[Stored data entries]
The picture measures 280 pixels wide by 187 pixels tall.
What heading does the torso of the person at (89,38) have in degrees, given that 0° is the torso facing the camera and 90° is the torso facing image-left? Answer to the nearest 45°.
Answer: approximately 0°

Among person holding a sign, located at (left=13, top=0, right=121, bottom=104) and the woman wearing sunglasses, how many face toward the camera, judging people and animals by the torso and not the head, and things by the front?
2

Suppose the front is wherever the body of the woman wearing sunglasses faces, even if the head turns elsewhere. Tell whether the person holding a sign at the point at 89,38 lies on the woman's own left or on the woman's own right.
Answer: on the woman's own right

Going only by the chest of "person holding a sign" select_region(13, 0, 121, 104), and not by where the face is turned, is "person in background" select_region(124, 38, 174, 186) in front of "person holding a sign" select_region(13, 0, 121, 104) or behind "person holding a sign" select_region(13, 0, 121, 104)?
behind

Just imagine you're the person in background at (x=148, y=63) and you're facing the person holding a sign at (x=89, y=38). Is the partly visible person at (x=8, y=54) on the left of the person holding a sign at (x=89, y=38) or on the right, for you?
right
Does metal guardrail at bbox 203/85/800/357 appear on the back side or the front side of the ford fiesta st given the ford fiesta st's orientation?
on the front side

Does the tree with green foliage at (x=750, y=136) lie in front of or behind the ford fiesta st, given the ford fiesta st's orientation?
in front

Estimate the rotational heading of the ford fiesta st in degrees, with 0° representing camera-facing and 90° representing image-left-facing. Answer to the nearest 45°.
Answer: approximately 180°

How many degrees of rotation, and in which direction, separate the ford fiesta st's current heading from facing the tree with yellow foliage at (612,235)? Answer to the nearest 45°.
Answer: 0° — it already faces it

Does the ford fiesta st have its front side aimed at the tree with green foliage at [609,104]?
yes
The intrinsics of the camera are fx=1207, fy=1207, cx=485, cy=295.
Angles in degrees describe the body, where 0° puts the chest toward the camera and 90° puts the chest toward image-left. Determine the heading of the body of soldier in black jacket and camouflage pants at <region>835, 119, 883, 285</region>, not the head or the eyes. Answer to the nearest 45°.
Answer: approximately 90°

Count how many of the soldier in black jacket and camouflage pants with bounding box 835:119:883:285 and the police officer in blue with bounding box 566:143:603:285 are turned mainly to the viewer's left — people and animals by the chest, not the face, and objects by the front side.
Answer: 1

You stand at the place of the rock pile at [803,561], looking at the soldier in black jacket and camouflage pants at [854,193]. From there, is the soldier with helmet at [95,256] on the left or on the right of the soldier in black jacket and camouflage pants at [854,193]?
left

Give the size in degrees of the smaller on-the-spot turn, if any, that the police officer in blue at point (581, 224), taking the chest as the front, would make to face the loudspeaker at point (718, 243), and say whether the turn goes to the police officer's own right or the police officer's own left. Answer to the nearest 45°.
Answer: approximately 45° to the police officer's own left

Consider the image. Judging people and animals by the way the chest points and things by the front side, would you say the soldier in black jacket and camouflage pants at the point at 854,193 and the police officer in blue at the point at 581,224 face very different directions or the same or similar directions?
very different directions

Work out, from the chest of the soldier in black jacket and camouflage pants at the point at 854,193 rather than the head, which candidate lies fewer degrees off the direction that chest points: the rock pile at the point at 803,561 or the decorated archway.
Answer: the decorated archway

#### WORK INSTRUCTION
Exactly as shown, give every record again.

#### YOUR RESPONSE
The picture measures 280 pixels wide by 187 pixels tall.
What heading does the torso of the person at (89,38) have in degrees, given that 0° is the torso facing the camera and 90° is the torso facing image-left? Answer to the nearest 45°.
Answer: approximately 0°

Among person holding a sign, located at (left=13, top=0, right=121, bottom=104) and the woman wearing sunglasses, how many face toward the camera, judging people and animals by the torso and not the head, and things by the front?
2

Suppose the front is wherever the body of the woman wearing sunglasses faces, even if the head turns elsewhere. Tell whether the person holding a sign at the point at 89,38 lies on the woman's own left or on the woman's own right.
Answer: on the woman's own right

Going only by the chest of "person holding a sign" select_region(13, 0, 121, 104), and not by where the face is turned, is "person in background" select_region(124, 38, 174, 186) in front of "person holding a sign" select_region(13, 0, 121, 104) or behind "person holding a sign" select_region(13, 0, 121, 104)?
behind

Just imagine you're the person in background at (x=148, y=63) and you're facing the person holding a sign at (x=89, y=38). Is the partly visible person at (x=8, y=54) on the left of the person holding a sign at (x=89, y=38) or on the right, for you?
right
Does metal guardrail at bbox 203/85/800/357 appear on the back side or the front side of the ford fiesta st given the ford fiesta st's orientation?
on the front side

Does the tree with green foliage at (x=750, y=136) lie in front of or behind the ford fiesta st, given the ford fiesta st's orientation?
in front

Estimate the rotational heading of the ford fiesta st in degrees, with 0° representing camera-facing and 90° representing image-left-facing. Answer to the nearest 45°.
Answer: approximately 180°

How many degrees of rotation, and in which direction, separate the ford fiesta st's current heading from facing the tree with yellow foliage at (612,235)? Answer to the nearest 45°.
Answer: 0° — it already faces it

Does the ford fiesta st have its front side aimed at the tree with green foliage at [609,104]?
yes
The intrinsics of the camera are fx=1207, fy=1207, cx=485, cy=295.
Angles in degrees describe the body, where 0° puts the chest toward the camera and 90° puts the chest toward image-left. Determine the heading of the body of soldier in black jacket and camouflage pants at <region>835, 119, 883, 285</region>, not the head or the eyes. Answer to the nearest 45°.
Answer: approximately 90°

Count how many of the soldier in black jacket and camouflage pants with bounding box 835:119:883:285 and the police officer in blue with bounding box 566:143:603:285 are turned mainly to the viewer's left — people and animals by the chest, not the face, and objects by the front side.
Answer: 1

You stand at the place of the rock pile at [803,561], looking at the soldier in black jacket and camouflage pants at [854,193]. From there, is the soldier with helmet at [95,256] on the left or on the right of the soldier in black jacket and camouflage pants at [854,193]?
left

Give the size in degrees of the smaller on-the-spot turn, if any, that the police officer in blue at point (581, 224), taking the chest as the front, would make to face the loudspeaker at point (718, 243), and say whether the turn goes to the police officer's own right or the police officer's own left. Answer to the nearest 45°.
Answer: approximately 45° to the police officer's own left

Consider the image. Judging people and animals by the way the chest points and things by the front side, would you say the soldier in black jacket and camouflage pants at the point at 854,193 and the police officer in blue at the point at 581,224 face very different directions or the same or similar directions?
very different directions

Work out, from the chest of the soldier in black jacket and camouflage pants at the point at 854,193 rather than the head, which candidate lies fewer degrees off the direction that chest points: the rock pile at the point at 803,561 or the decorated archway.
Answer: the decorated archway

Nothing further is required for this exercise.